(Entries taken from a dataset)
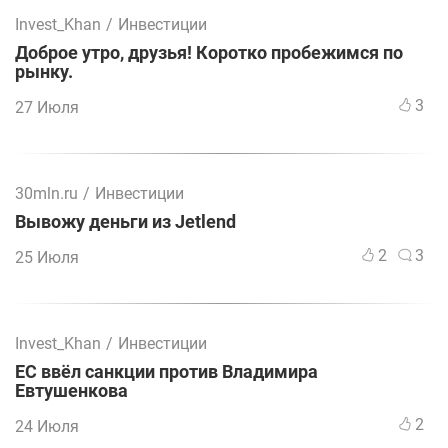
Invest_Khan
/
Инвестиции
Доброе утро, друзья! Коротко пробежимся по
рынку.
3
27 Июля
30mln.ru
/
Инвестиции
Вывожу деньги из Jetlend
2
3
25 Июля
Invest_Khan
/
Инвестиции
ЕС ввёл санкции против Владимира
Евтушенкова
2
24 Июля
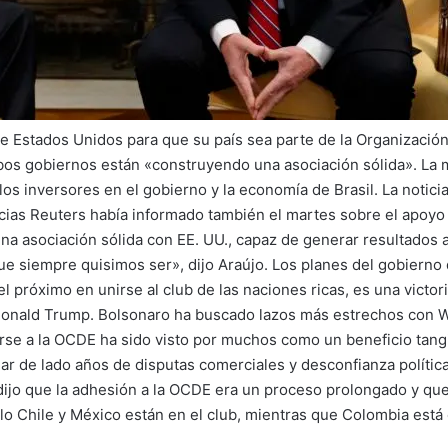
e Estados Unidos para que su país sea parte de la Organización
s gobiernos están «construyendo una asociación sólida». La 
os inversores en el gobierno y la economía de Brasil. La notici
icias Reuters había informado también el martes sobre el apoyo
a asociación sólida con EE. UU., capaz de generar resultados a
 que siempre quisimos ser», dijo Araújo. Los planes del gobiern
 próximo en unirse al club de las naciones ricas, es una victori
 Donald Trump. Bolsonaro ha buscado lazos más estrechos con 
rse a la OCDE ha sido visto por muchos como un beneficio tangi
ar de lado años de disputas comerciales y desconfianza polític
dijo que la adhesión a la OCDE era un proceso prolongado y que
olo Chile y México están en el club, mientras que Colombia e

■ **What to do**
Reproduce the text of all the entries above verbatim, line for line, and leave out the picture markers.

■ **Task solution**
Invest_Khan
/
Инвестиции
Доброе утро, друзья! Коротко пробежимся по
рынку.
3
27 Июля
30mln.ru
/
Инвестиции
Вывожу деньги из Jetlend
2
3
25 Июля
Invest_Khan
/
Инвестиции
ЕС ввёл санкции против Владимира
Евтушенкова
2
24 Июля
e Estados Unidos para que su país sea parte de la Organización
s gobiernos están «construyendo una asociación sólida». La 
os inversores en el gobierno y la economía de Brasil. La notici
icias Reuters había informado también el martes sobre el apoyo
a asociación sólida con EE. UU., capaz de generar resultados a
 que siempre quisimos ser», dijo Araújo. Los planes del gobiern
 próximo en unirse al club de las naciones ricas, es una victori
 Donald Trump. Bolsonaro ha buscado lazos más estrechos con 
rse a la OCDE ha sido visto por muchos como un beneficio tangi
ar de lado años de disputas comerciales y desconfianza polític
dijo que la adhesión a la OCDE era un proceso prolongado y que
olo Chile y México están en el club, mientras que Colombia e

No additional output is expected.